Undaunted — and certainly not willing to sit and wait for someone to recover from a major operation, not after all she had been through up to this point — Madonna pressed Rosenblatt to get the demo to Stein in the hospital. Reluctantly he agreed, probably knowing that there would be no point in challenging his new young artist on this matter. When Rosenblatt told Madonna that he would make sure Stein heard the demo immediately, Madonna took his face in both her hands and kissed it — which must have seemed a little inappropriate but was certainly endearing, just the same.
“I was in the hospital when [Rosenblatt] called me and said, ‘Seymour, I think you should listen to a one-song demo [“Everybody”] by this girl. Her name is Madonna. I listened to it, and I flipped out,’ recalls Seymour Stein, who was in his early forties at the time. “I said, ‘I want her to meet with me at the hospital.’ I had my barber come in and cut my hair and shave me — I didn’t want her to think she was signing a contract with someone who would be dead in six months. Let me tell you, she was so anxious to do a deal that she couldn’t have cared if I was lying in a coffin. She was twenty-three, and I believe she was very poor, but she put herself together great. It was only one song, ‘Everybody’, but there was just a drive, a determination — she was going places.”
Seymour, like so many others, was taken aback by Madonna’s aggressive nature, as well as her apparent star quality. “The thing to do now,” Madonna said, seeming oblivious to the fact that she was talking to a man who was sitting in his underwear, a drip feed in his arm, “is to sign me to a record deal. Take me,” she said, arms extended, “I’m yours.” She was being facetious, but the sentiment was genuine.
“Oh, I don’t think so,” Stein remembers saying.
Madonna took a step back, looking confused. After a beat, perhaps to reconsider her strategy, she appeared to marshal her thoughts before jumping back into the game — but now with less aggression. “Okay, look,” she said. “Just tell me what I have to do to get a fucking record deal in this fucking town. That’s all I want to know.”
“Well, you had one before you even walked in the door,” Stein said, good-naturedly.
“Then why screw with me?” Madonna asked.
“Why not?” asked Stein. It would seem that Madonna had finally met her match in Seymour Stein.

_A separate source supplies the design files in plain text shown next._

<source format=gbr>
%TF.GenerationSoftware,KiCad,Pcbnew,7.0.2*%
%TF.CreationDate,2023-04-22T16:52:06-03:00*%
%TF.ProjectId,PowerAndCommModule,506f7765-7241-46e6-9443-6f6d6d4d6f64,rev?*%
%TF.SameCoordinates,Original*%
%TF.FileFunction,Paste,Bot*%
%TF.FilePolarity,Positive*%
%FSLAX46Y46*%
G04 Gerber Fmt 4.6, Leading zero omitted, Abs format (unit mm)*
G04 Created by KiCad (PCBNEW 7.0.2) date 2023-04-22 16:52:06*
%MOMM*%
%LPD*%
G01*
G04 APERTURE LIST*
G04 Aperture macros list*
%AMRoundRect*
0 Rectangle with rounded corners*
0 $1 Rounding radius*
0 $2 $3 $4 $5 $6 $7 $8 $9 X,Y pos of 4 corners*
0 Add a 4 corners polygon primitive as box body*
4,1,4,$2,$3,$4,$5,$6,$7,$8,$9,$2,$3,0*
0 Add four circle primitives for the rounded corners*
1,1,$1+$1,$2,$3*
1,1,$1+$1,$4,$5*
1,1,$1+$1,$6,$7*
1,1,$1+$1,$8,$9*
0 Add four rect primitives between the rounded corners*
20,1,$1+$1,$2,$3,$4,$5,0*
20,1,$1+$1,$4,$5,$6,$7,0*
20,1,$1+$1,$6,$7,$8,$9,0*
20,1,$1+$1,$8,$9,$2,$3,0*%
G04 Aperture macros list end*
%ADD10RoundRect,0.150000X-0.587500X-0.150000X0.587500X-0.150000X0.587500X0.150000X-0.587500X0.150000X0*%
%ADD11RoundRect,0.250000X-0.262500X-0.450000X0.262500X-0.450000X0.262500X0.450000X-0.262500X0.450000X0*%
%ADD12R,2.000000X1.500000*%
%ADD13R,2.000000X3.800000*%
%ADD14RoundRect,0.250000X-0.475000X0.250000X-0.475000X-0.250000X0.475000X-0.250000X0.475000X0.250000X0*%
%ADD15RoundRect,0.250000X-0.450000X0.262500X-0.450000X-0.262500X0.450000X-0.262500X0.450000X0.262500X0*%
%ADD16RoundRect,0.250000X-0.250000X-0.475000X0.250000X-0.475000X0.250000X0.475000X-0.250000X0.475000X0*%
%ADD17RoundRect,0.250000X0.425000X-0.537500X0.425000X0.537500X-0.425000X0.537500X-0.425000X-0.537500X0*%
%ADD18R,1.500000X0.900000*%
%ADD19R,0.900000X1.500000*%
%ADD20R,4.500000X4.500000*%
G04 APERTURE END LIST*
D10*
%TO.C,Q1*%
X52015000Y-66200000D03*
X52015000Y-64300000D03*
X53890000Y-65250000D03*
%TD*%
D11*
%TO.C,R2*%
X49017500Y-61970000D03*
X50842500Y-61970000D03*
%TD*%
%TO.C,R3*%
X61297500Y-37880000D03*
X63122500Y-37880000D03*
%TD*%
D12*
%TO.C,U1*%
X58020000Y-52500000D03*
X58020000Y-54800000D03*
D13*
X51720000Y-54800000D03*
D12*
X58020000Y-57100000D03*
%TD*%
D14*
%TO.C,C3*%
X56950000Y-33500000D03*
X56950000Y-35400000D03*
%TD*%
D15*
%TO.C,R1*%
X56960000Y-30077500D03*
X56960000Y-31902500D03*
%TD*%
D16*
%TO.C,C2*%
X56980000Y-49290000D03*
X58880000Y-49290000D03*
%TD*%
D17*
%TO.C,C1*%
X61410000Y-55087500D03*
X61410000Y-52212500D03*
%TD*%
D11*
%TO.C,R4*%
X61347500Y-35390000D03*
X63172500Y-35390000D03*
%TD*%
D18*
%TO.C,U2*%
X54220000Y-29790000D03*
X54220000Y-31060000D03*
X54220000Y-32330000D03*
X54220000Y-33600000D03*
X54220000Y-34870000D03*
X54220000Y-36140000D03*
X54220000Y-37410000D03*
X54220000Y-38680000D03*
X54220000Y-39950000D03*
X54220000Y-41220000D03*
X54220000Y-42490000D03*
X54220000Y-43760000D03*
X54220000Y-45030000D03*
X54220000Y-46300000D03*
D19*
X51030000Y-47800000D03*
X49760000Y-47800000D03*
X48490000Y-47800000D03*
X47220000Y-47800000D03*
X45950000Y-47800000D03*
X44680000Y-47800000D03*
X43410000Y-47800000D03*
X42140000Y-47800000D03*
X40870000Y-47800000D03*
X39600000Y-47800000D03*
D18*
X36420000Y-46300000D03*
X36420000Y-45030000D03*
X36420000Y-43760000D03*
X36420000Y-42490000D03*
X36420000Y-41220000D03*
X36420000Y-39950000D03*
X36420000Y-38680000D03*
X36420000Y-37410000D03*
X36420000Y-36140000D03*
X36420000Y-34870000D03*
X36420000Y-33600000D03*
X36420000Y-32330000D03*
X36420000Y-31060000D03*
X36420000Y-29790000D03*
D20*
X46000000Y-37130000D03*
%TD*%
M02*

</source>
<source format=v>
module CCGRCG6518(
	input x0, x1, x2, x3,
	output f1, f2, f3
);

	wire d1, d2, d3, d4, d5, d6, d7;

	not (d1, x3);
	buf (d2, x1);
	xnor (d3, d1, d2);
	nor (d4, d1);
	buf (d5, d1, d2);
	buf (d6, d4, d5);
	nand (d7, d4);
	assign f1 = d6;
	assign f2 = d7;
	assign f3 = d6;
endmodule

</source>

Probably relieved, she stepped toward his bed, extended her hand and said, “Nice doing business with you, Mr. Stein.” To her delight, he took her hand and touched it with his lips. Their eyes met. There was something conspiratorial in the moment, a suggestion of intimacy, as if they both knew something about Madonna’s future that nobody else knew.
“If the shortest way home was through a cemetery, she would take it, even at midnight on Friday the thirteenth,” observes Seymour Stein. “She had an almost ruthless edge to her. I mean that in all the best ways. You could just tell this woman would go far.”

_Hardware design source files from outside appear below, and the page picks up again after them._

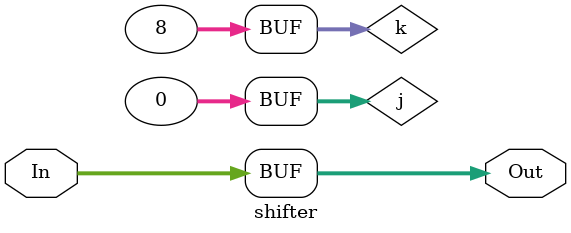
<source format=v>
module CORDIC_VEC(clk,x_in,y_in,r);
  // Defining the i/o  
  parameter bitsize = 16;
  input [bitsize-1:0] x_in,y_in;
  input clk;
  reg [bitsize-1:0] theta_out;
  output [bitsize-1:0] r;
  wire [2*bitsize-1:0] rbuff;

  // Generating a list of wires
  genvar k;
  generate
    for(k = 0; k < bitsize; k = k + 1)
    begin : w
      wire [bitsize-1:0] m,n,p,deltheta;
    end
  endgenerate
  // Generating the pipelined structure
  genvar i;
  generate
    for(i = 0; i<bitsize;i=i+1)
    begin : PIPES 
      if(i==0)
        PIP_BLOC #(.bitsize(bitsize),.i(i))BLOC(.clk(clk),.theta_in(16'h0000),.x_in(x_in),.y_in(y_in),.theta_out(w[i].p),.x_out(w[i].m),.y_out(w[i].n),.deltheta(w[i].deltheta));
      else if(i==15)
        PIP_BLOC #(.bitsize(bitsize),.i(i))BLOC(.clk(clk),.theta_in(w[i-1].p),.x_in(w[i-1].m),.y_in(w[i-1].n),.theta_out(w[i].p),.x_out(w[i].m),.y_out(w[i].n),.deltheta(w[i].deltheta));
      else  
      PIP_BLOC #(.bitsize(bitsize),.i(i))BLOC(.clk(clk),.theta_in(w[i-1].p),.x_in(w[i-1].m),.y_in(w[i-1].n),.theta_out(w[i].p),.x_out(w[i].m),.y_out(w[i].n),.deltheta(w[i].deltheta));
    end
  endgenerate
    always @ (posedge clk)
    begin
      theta_out <= w[15].p;
    end
    assign w[0].deltheta = 16'b0011001001000100;
    assign w[1].deltheta = 16'b0001110110101100;
    assign w[2].deltheta = 16'b0000111110101110;
    assign w[3].deltheta = 16'b0000011111110101;
    assign w[4].deltheta = 16'b0000001111111111;
    assign w[5].deltheta = 16'b0000001000000000;
    assign w[6].deltheta = 16'b0000000100000000;
    assign w[7].deltheta = 16'b0000000010000000;
    assign w[8].deltheta = 16'b0000000001000000;
    assign w[9].deltheta = 16'b0000000000100000;
    assign w[10].deltheta = 16'b0000000000010000;
    assign w[11].deltheta = 16'b0000000000001000;
    assign w[12].deltheta = 16'b0000000000000100;
    assign w[13].deltheta = 16'b0000000000000010;
    assign w[14].deltheta = 16'b0000000000000001;
    assign w[15].deltheta = 16'b0000000000000000;
    // Correcting the factor
    assign r = rbuff[2*bitsize-3:2*bitsize-18];
    assign rbuff = (w[15].m*16'h26dd);
endmodule

module PIP_BLOC(clk,theta_in,x_in,y_in,theta_out,x_out,y_out,deltheta);
  parameter i = 0;
  parameter bitsize = 16;
  input clk;
  input [bitsize-1:0] theta_in,x_in,y_in,deltheta;
  output reg [bitsize-1:0] theta_out,x_out,y_out;
  reg [bitsize-1:0] theta,x,y;
  wire [bitsize-1:0] x_shift,y_shift;
  // Control signals for a block
  assign y_sign = y[bitsize-1];
  //assign x_shift = x >>> i;
  //assign y_shift = y >>> i;
  shifter #(.i(i),.bitsize(bitsize)) s1(x,x_shift);
  shifter #(.i(i),.bitsize(bitsize)) s2(y,y_shift);
  // Input registers
  always @ (posedge clk)
  begin
    x <= x_in;
    y <= y_in;
    theta <= theta_in;
  end
  // Defining the register for x
  always @ (*)
  begin
    if(~y_sign)
      x_out <= x + y_shift;
    else
      x_out <= x - y_shift;
  end
  // Defining the register for y
  always @ (*)
  begin
    if(~y_sign)
      y_out <= y - x_shift;
    else
      y_out <= y + x_shift;
  end
  // Defining the theta module
  always @ (*)
  begin
    if(~y_sign)
      theta_out <= theta + deltheta;
    else
      theta_out <= theta - deltheta;
  end
endmodule

module shifter(In,Out);
  parameter i=0;
  parameter bitsize=8;
  input [bitsize-1:0] In;
  output reg [bitsize-1:0] Out;
  integer k,j=i;
  always@(*)
  begin
    for(k=0;k<bitsize;k=k+1)
    begin
      if(k+j>bitsize-1)
        Out[k] = In[bitsize-1];
      else
        Out[k] = In[k+j];
    end
  end
endmodule

</source>
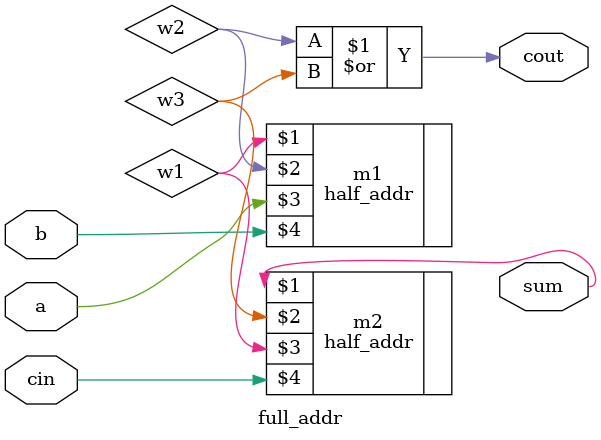
<source format=v>
`timescale 1ns / 1ps


module full_addr(sum, cout, a,b, cin);

output sum, cout;

input a, b, cin;

wire w1,w2,w3;

half_addr m1(w1,w2,a,b);
half_addr m2(sum,w3,w1,cin);
or m3(cout,w2,w3);
endmodule

</source>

“This is it,” Madonna later told her friend Erica Bell. The two had become the closest of friends at this time, after Erica hired her to work as a bartender at her New York nightclub, the Lucky Strike, on Ninth Street off Third Avenue. (The job lasted two days.) “With this record deal, I think I’m finally on my way,” Madonna said. “I can’t believe that it’s happened just as I thought it would. This is how I charted my life, for this to happen in it.”
“Tell me. What do you want most in life now?” Erica asked. It was a lazy Sunday morning and she and Madonna were lying on the couch together after a boozy night on the town. Years later, Erica would remember the conversation as if it had just occurred.
“I want to be famous,” Madonna said, quickly. “I want attention.”
“But you get so much attention now,” Erica said, snuggling closer.
“It’s not enough. I want all of the attention in the world,” Madonna said, dreamily. “I want everybody in the world to not only know me, but to love me, love me, love me.”
“Well, I love you,” Erica said.
“That’s nice,” Madonna said while gently stroking Erica’s hair. “But it’s not enough.”